Both the second and the third argument increase the likelihood of bugs and, thus, the testing cost. Even if the second and third bullet don’t apply to you (I keep hearing there are some bright individuals who write bug-free code), one still has to deal with the first, so bear with me. It’s good to have a reasonable alternative.
The simplest solution is to use brute force. It all depends on the strategy, but in general the idea is to first generate the set of possible outcomes (for example all possible closing prices for the next day), then to attach each possible outcome to the end of the series, then run the engine generating the signals (from the back testing code base) on each of these possible series and keep the results. The only optimization is to parallelize the computations.

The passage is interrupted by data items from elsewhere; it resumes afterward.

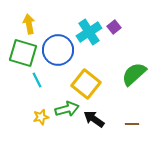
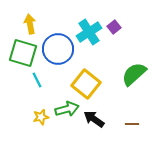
yellow arrow: moved 1 px right
blue circle: moved 1 px up
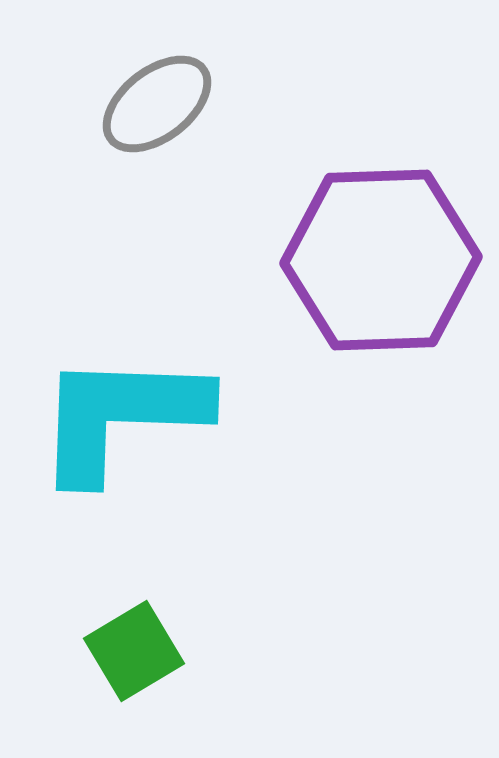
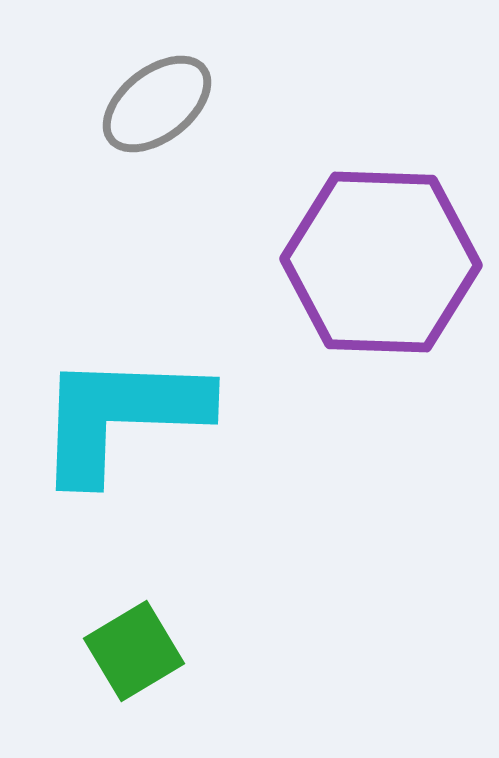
purple hexagon: moved 2 px down; rotated 4 degrees clockwise
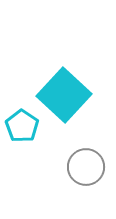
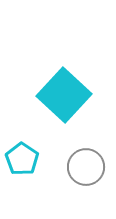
cyan pentagon: moved 33 px down
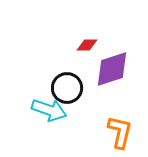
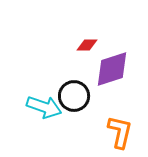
black circle: moved 7 px right, 8 px down
cyan arrow: moved 5 px left, 3 px up
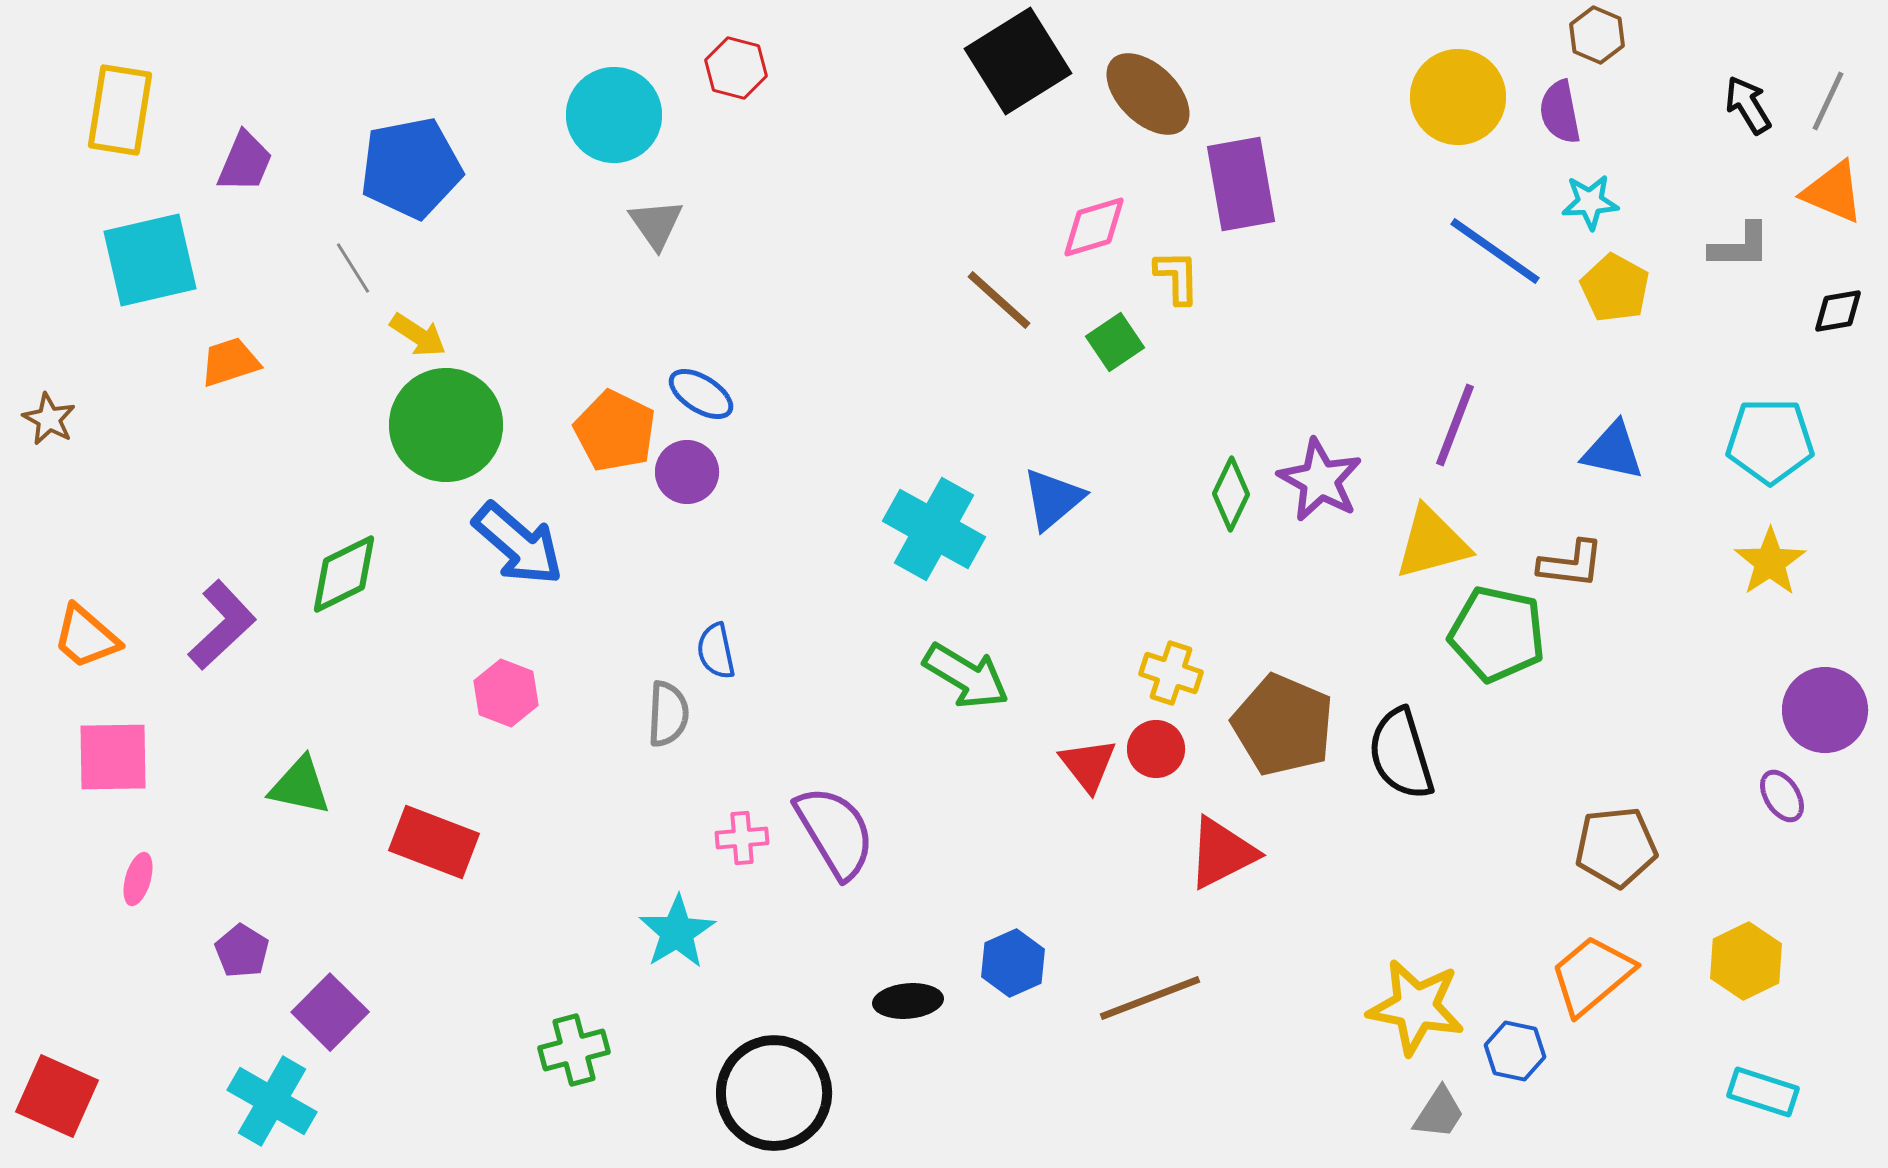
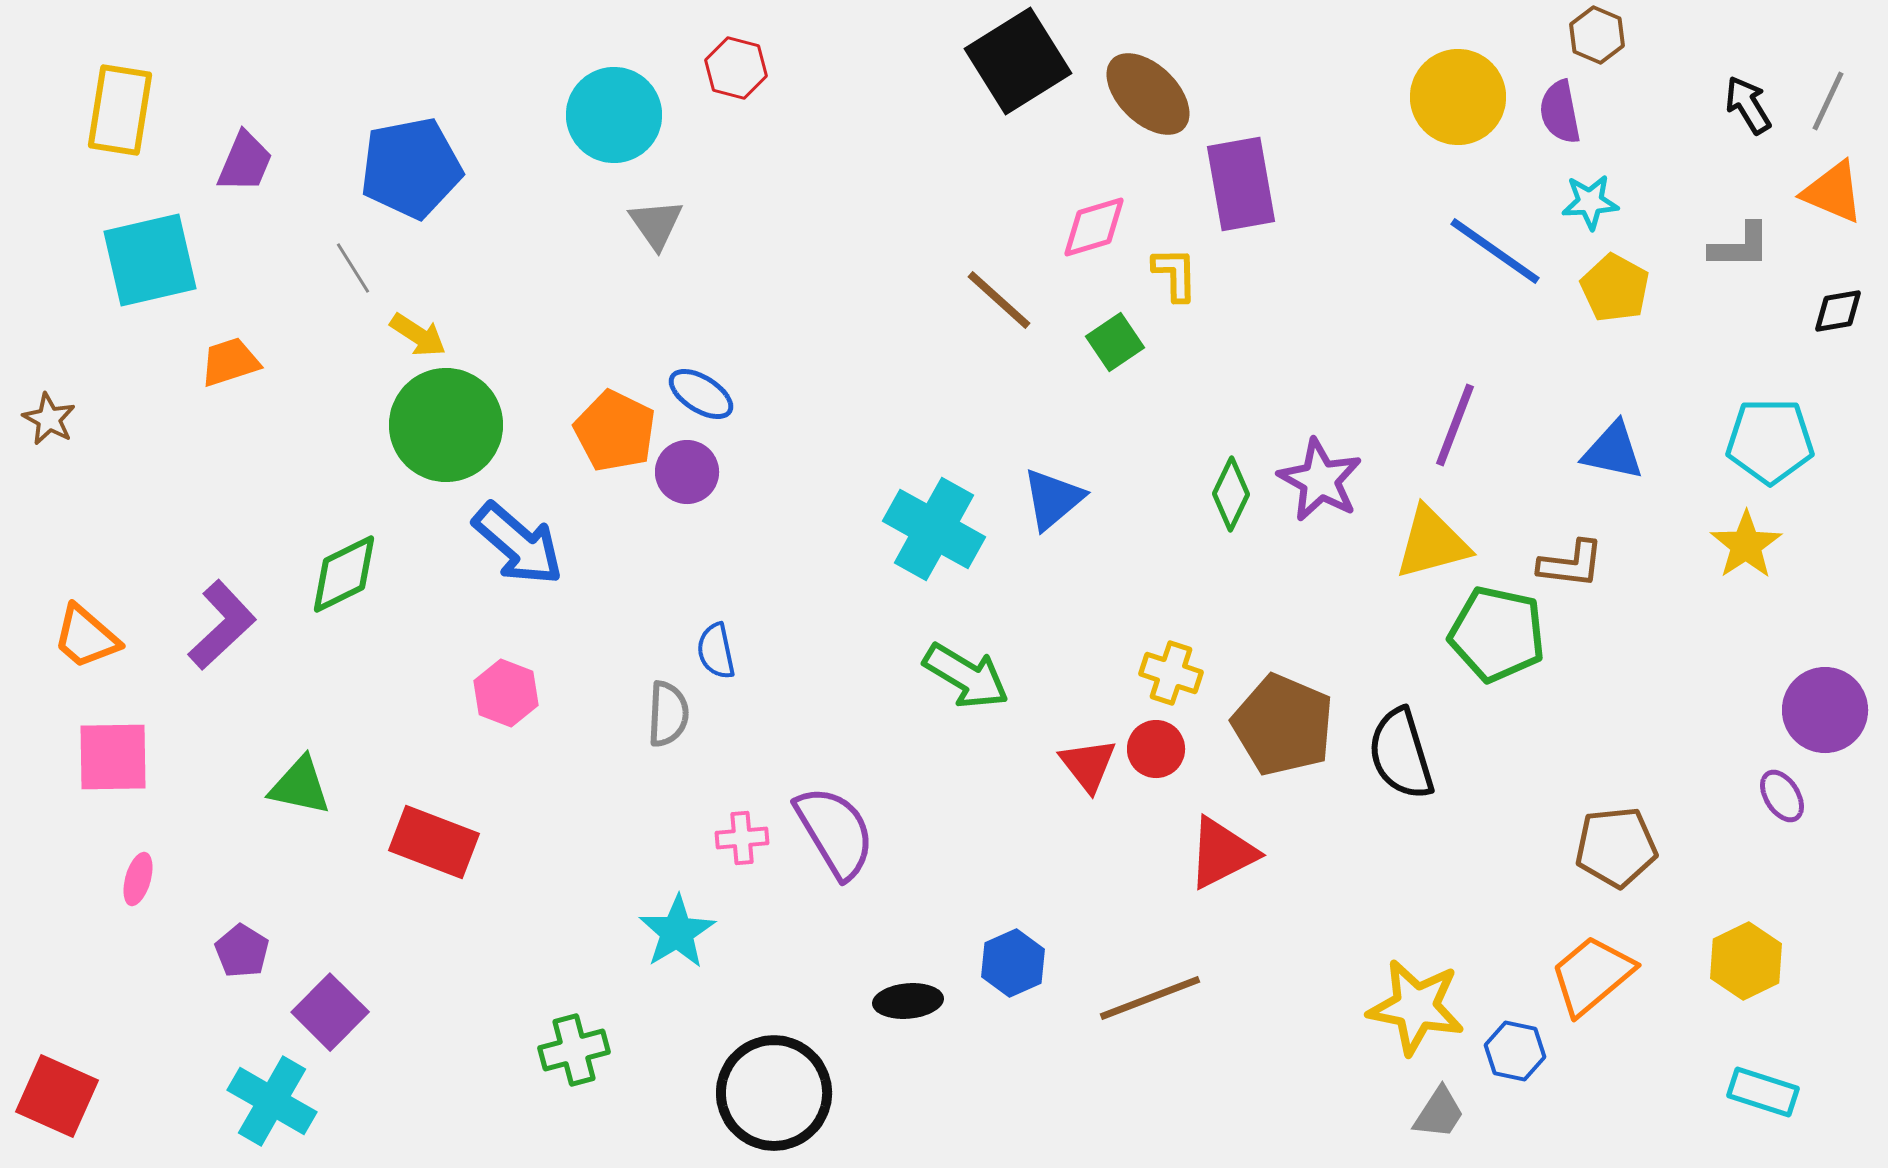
yellow L-shape at (1177, 277): moved 2 px left, 3 px up
yellow star at (1770, 562): moved 24 px left, 17 px up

Let’s consider for example a contrarian trading of the SPY (S&P 500) using the DVI indicator. The strategy is very simple: if the DVI is above 0.5, we want to short the SPY. Otherwise we want to buy long the market. It is unlikely that the SPY will move more than 10% either way on any given day. Thus, using the last day close we can generate all closing prices (rounding to a penny) for the next day within 10% of the today’s price. For each of these prices we compute DVI and the corresponding position. Finally, we compress the information keeping only the points where the position changes sign.
The result of such computation is what I call a table of actions. Here is an example:
The table tells us that for any price below $132.73, the indicated position at the end of the day is long. Otherwise – short. Easy, right?
We also need to execute the indicated trade. Even this is somewhat challenging. My favourite broker, Interactive Brokers, allows two types of orders which I find quite useful: Limit On Close (LOC) and Market On Close (MOC). MOC is simply a market order at the close. A LOC order is also executed at the close, but it’s executed only if the closing prices is better than the pre-defined limit price.
Let’s take the above action table as an example, and let’s assume that currently I am 1,000 shares long the SPY. From the table, we want to flip the position to short for any price equal or better than $132.73. I would log in at any point during the day and put a LOC sell order of 2,000 with a limit price of $132.73. If my order is executed, I will end up short 1,000 shares.
Some days the table of actions is even simpler:
The message is clear – go short at the close. In this cases, a MOC sell order for 2,000 shares is appropriate.
Things get a little bit more complicated when we consider the action table from another indicator, a moving average crossover:
Let’s assume that we are out of the market, looking for an entry unless the market closes more than 1.71% down. This time a LOC buy order will not help, it will do (assuming the limit is $129.16) the opposite! The reason is that for a buy order the limit requires the limit price or better, while the above table of actions implies a long position at the limit price or worse!
There are different solutions. For instance, if at 15:30pm the market is hovering around $130 on a low volatility day, I may conclude that it is very unlikely for the market to drop below $129.16 by 16:00pm and I may simply put a MOC order to change to short. An alternative is to prepare a market order, check the price 10 seconds before the close and decide whether to fire the order or not. One really needs to look into his brokerage software and decide what best works for him. Interactive Brokers for instance, has something called Conditional Order, which may be another solution, but I never tried it.
The table of actions doesn’t have to have a single inflection point (where the position changes from long to short or vice versa). An overbought/oversold strategy RSI(2) will have two inflection points: Long, Short and Neutral. Even worse are the table of actions coming from my ARMA indicators. On some days I am faced with the following:
How realistic is this approach of trading in real life? From my experience it works exceptionally well – in my trading I manage to stay pretty close to the backtest results. Of course, it goes without saying that liquidity is important, which is of no concern to me since I trade only highly liquid ETFs.